_WHAT THE TASK ASKS_
Retype the data that follows line by line, exactly, and leave its pictures out.
Start of RAW DATA
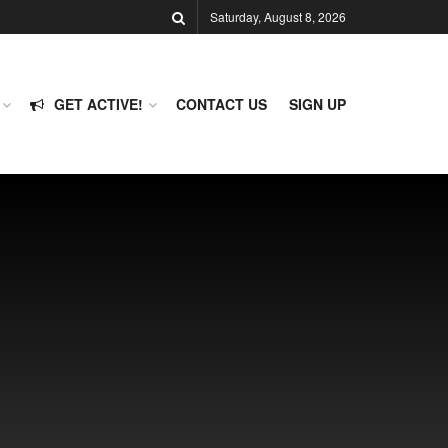
Saturday, August 8, 2026
GET ACTIVE!
CONTACT US
SIGN UP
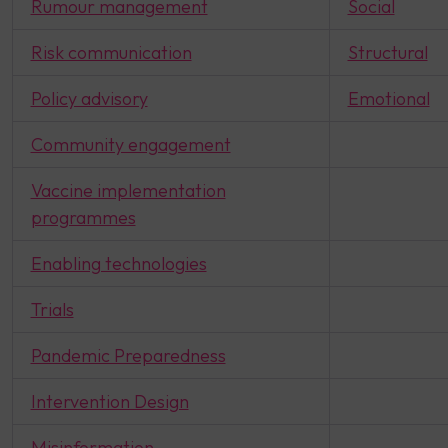
Rumour management
Social
Risk communication
Structural
Policy advisory
Emotional
Community engagement
Vaccine implementation
programmes
Enabling technologies
Trials
Pandemic Preparedness
Intervention Design
Misinformation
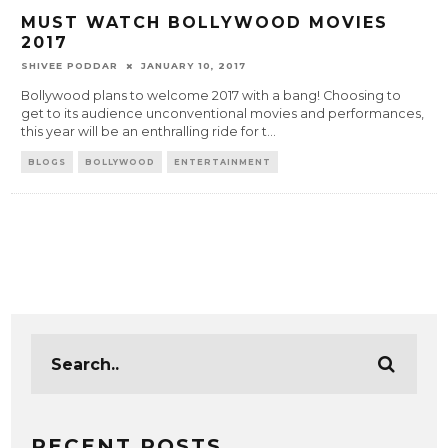
MUST WATCH BOLLYWOOD MOVIES
2017
SHIVEE PODDAR
JANUARY 10, 2017
Bollywood plans to welcome 2017 with a bang! Choosing to
get to its audience unconventional movies and performances,
this year will be an enthralling ride for t
...
BLOGS
BOLLYWOOD
ENTERTAINMENT
RECENT POSTS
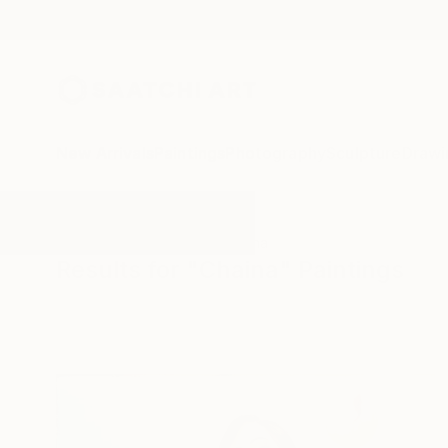
New Arrivals
Paintings
Photography
Sculpture
Drawi
All Artworks
Paintings
Chaina
Results for "Chaina" Paintings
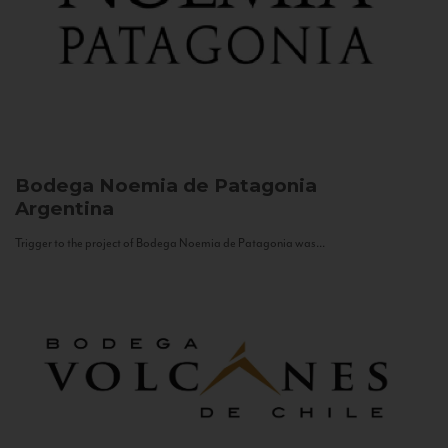
Bodega Noemia de Patagonia
Argentina
Trigger to the project of Bodega Noemia de Patagonia was...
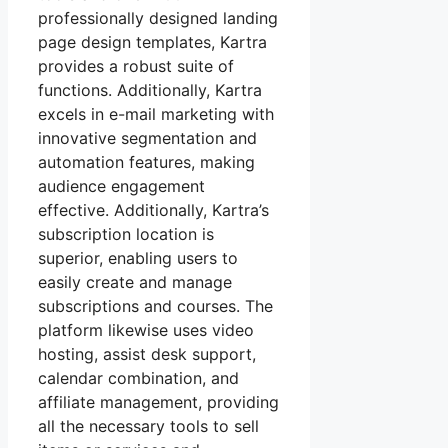
professionally designed landing
page design templates, Kartra
provides a robust suite of
functions. Additionally, Kartra
excels in e-mail marketing with
innovative segmentation and
automation features, making
audience engagement
effective. Additionally, Kartra’s
subscription location is
superior, enabling users to
easily create and manage
subscriptions and courses. The
platform likewise uses video
hosting, assist desk support,
calendar combination, and
affiliate management, providing
all the necessary tools to sell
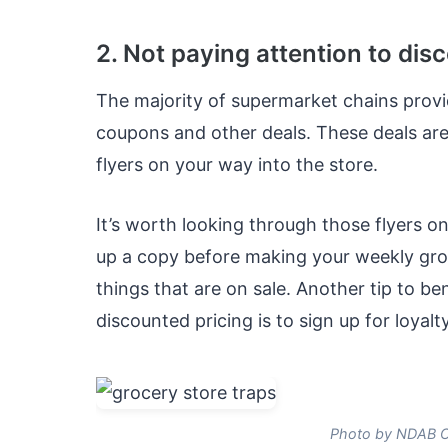
2. Not paying attention to dis
The majority of supermarket chains provi
coupons and other deals. These deals are 
flyers on your way into the store.
It’s worth looking through those flyers on
up a copy before making your weekly gro
things that are on sale. Another tip to be
discounted pricing is to sign up for loyal
Photo by NDAB Cr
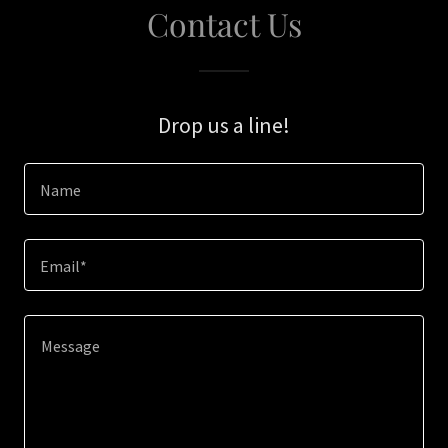
Contact Us
Drop us a line!
Name
Email*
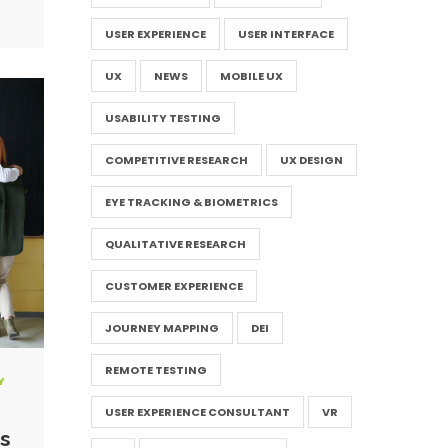
USER EXPERIENCE
USER INTERFACE
UX
NEWS
MOBILE UX
USABILITY TESTING
COMPETITIVE RESEARCH
UX DESIGN
EYE TRACKING & BIOMETRICS
QUALITATIVE RESEARCH
CUSTOMER EXPERIENCE
JOURNEY MAPPING
DEI
REMOTE TESTING
Y
USER EXPERIENCE CONSULTANT
VR
s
End of RAW DATA
_RESULT FOR THIS EXERCISE_
Saturday, August 8, 2026
GET ACTIVE!
CONTACT US
SIGN UP
Rumour management
Social
Risk communication
Structural
Policy advisory
Emotional
Community engagement
Vaccine implementation
programmes
Enabling technologies
Trials
Pandemic Preparedness
Intervention Design
Misinformation
MUST WATCH BOLLYWOOD MOVIES
2017
SHIVEE PODDAR
JANUARY 10, 2017
Bollywood plans to welcome 2017 with a bang! Choosing to
get to its audience unconventional movies and performances,
this year will be an enthralling ride for t
...
BLOGS
BOLLYWOOD
ENTERTAINMENT
RECENT POSTS
New Arrivals
Paintings
Photography
Sculpture
Drawi
All Artworks
Paintings
Chaina
Results for "Chaina" Paintings
Bodega Noemia de Patagonia
Argentina
Trigger to the project of Bodega Noemia de Patagonia was...
professionally designed landing
page design templates, Kartra
provides a robust suite of
functions. Additionally, Kartra
excels in e-mail marketing with
innovative segmentation and
automation features, making
audience engagement
effective. Additionally, Kartra’s
subscription location is
superior, enabling users to
easily create and manage
subscriptions and courses. The
platform likewise uses video
hosting, assist desk support,
calendar combination, and
affiliate management, providing
all the necessary tools to sell
2. Not paying attention to dis
The majority of supermarket chains provi
coupons and other deals. These deals are 
flyers on your way into the store.
It’s worth looking through those flyers on
up a copy before making your weekly gro
things that are on sale. Another tip to be
discounted pricing is to sign up for loyal
Photo by NDAB Cr
Contact Us
Drop us a line!
Name
Email*
USER EXPERIENCE
USER INTERFACE
UX
NEWS
MOBILE UX
USABILITY TESTING
COMPETITIVE RESEARCH
UX DESIGN
EYE TRACKING & BIOMETRICS
QUALITATIVE RESEARCH
CUSTOMER EXPERIENCE
JOURNEY MAPPING
DEI
REMOTE TESTING
Y
USER EXPERIENCE CONSULTANT
VR
s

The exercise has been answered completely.